The anecdotal approach to pleading of a " general business practice" strikes the court as somewhat off the mark. It is easy enough in the internet age to locate allegations of dishonest business practices by insurance companies (or anyone else). But there should be far better means than resort to anecdote for deciding whether an insurer's conduct reflects a " general business practice." More reliable evidence presumably would take the form of internal memoranda, correspondence, incentive programs, statistics, relevant employee admissions, or other similar proof, and this information rarely is available prior to litigation. Even if anecdotal examples are the best or only proof available, moreover, there is no good way from the face of the complaint for the court or litigants to test the reliability or comparability or representativeness of this type of anecdotal pleading. For these reasons as well, the court agrees with those trial judges who have concluded that a defendant's challenge to an allegation of a " general business practice" under § 38a-816(6) ordinarily should await a motion for summary judgment. See O'Connor v. QBE Ins. Corp., supra, 2014 WL 3893061, at *22 (J.D. New Haven, June 27, 2014); Savanella v. Kemper Independence Insurance Co., supra, 2011 WL 7049491, at *2.

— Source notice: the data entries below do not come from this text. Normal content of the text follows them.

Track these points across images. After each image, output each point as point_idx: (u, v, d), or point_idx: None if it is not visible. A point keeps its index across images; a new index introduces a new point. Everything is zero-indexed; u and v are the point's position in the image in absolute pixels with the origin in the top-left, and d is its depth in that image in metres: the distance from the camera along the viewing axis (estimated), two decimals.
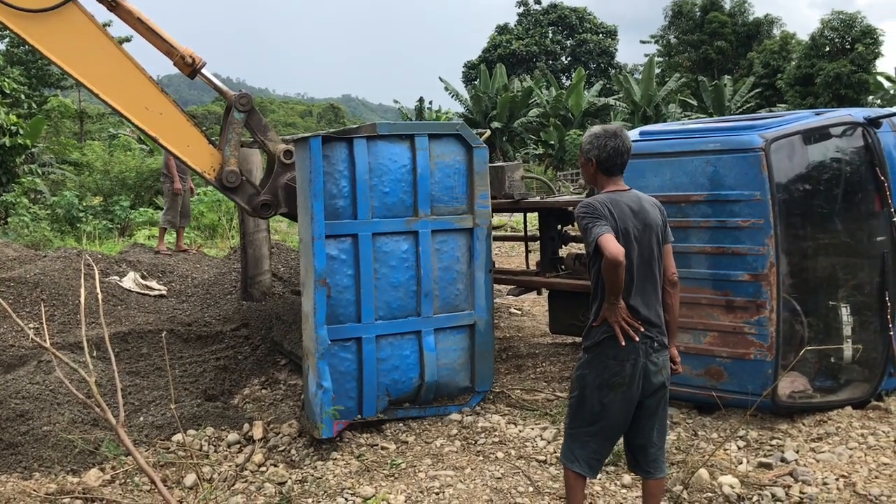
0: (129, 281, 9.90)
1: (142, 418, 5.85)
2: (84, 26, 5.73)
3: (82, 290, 4.34)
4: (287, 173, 6.24)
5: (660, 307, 3.71)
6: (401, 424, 5.63)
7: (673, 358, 3.78)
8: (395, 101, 51.49)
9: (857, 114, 5.62)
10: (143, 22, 6.05)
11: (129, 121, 6.01)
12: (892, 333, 5.46)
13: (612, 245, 3.36)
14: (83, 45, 5.74)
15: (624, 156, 3.72)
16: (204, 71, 6.23)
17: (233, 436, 5.54)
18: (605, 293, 3.54)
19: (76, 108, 29.90)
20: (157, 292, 9.95)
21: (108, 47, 5.82)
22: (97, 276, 4.88)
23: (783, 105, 38.59)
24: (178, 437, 5.42)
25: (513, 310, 9.94)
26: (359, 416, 5.52)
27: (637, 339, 3.54)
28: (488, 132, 7.40)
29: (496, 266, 6.48)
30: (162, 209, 20.62)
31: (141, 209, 20.22)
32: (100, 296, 4.28)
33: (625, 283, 3.51)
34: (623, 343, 3.53)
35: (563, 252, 7.78)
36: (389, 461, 5.03)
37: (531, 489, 4.55)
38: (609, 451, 3.78)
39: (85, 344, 4.27)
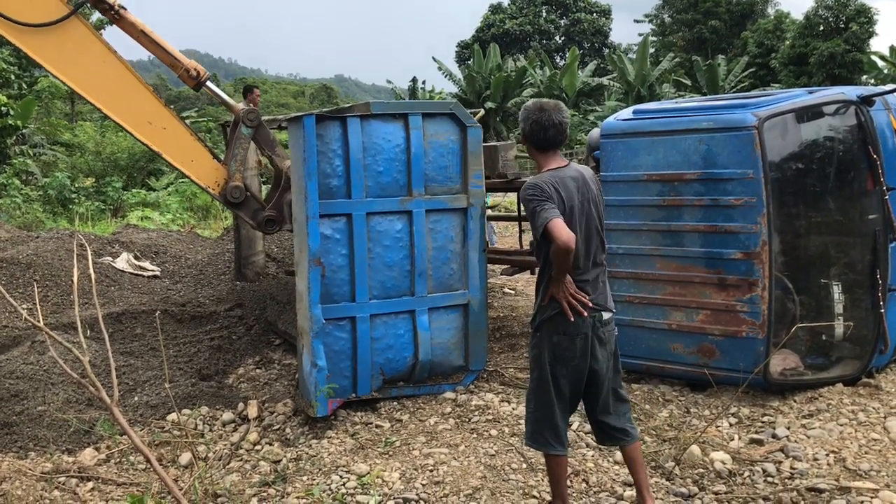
0: (123, 262, 9.90)
1: (136, 398, 5.86)
2: (86, 40, 5.70)
3: (75, 270, 4.34)
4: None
5: (605, 278, 3.78)
6: (395, 403, 5.66)
7: None
8: (389, 82, 51.28)
9: (851, 92, 5.62)
10: (146, 35, 6.04)
11: (132, 135, 5.99)
12: (882, 311, 5.49)
13: (563, 232, 3.39)
14: (85, 60, 5.71)
15: (549, 130, 3.66)
16: (209, 84, 6.25)
17: (227, 415, 5.57)
18: (552, 272, 3.58)
19: (67, 89, 29.70)
20: (150, 273, 9.95)
21: (110, 61, 5.78)
22: (90, 257, 4.87)
23: (777, 85, 38.51)
24: (172, 416, 5.44)
25: (506, 289, 9.96)
26: (353, 395, 5.55)
27: (585, 314, 3.60)
28: (482, 112, 7.39)
29: (489, 246, 6.48)
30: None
31: (133, 190, 20.17)
32: (93, 276, 4.27)
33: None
34: (571, 318, 3.58)
35: None
36: (384, 439, 5.05)
37: (524, 466, 4.58)
38: (567, 423, 3.85)
39: (78, 324, 4.27)
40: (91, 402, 5.61)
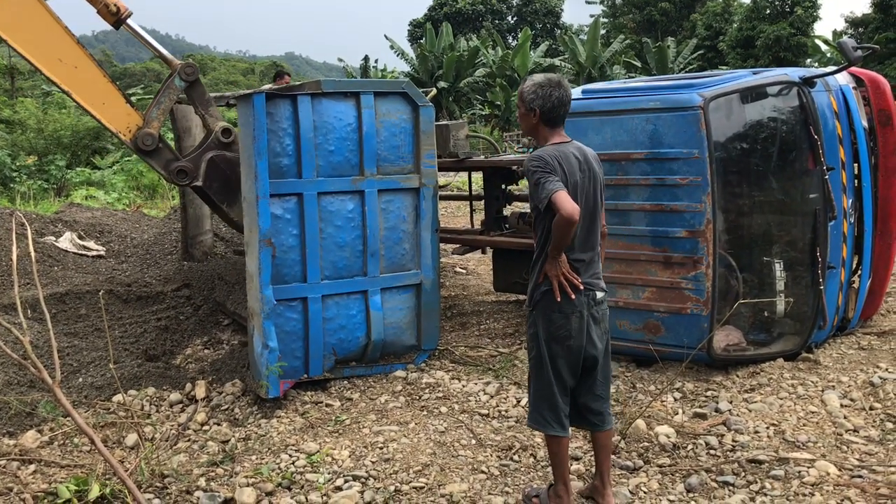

The court conducted a brief internet session to test this hypothesis, and quickly located a website containing a collection of customer complaints of allegedly wrongful claim settlement practices (in addition to the four examples in plaintiff's Revised Complaint) supposedly perpetrated over the past few years by the defendant insurance company. See https://expertinsurancereviews.com/insurance-company-review/#comments (last reviewed May 8, 2017). To be clear, the point is not that these internet postings have merit, but something closer to the opposite proposition: the legal sufficiency of a CUTPA/CUIPA claim should not be decided based on a plaintiff's use (or non-use) of such allegations in his or her complaint.
With respect to defendant's concern that a less-demanding pleading rule will encourage groundless allegations and " fishing expedition" discovery, whatever the merits of this view, courts probably should not take it upon themselves to devise strict pleading requirements as an ad hoc means to constrict the availability of redress under statutes intended by the legislature to be remedial in nature. It may be that a court will need to manage discovery with greater care in a case such as this so that the inquiry into defendant's " business practices" is not allowed to get out of control, but this can be done without excessive difficulty, so that all parties are treated in a fair and reasonable manner.
The motion to strike is granted as to the Third Count, and denied as to the Fourth Count. It is so ordered.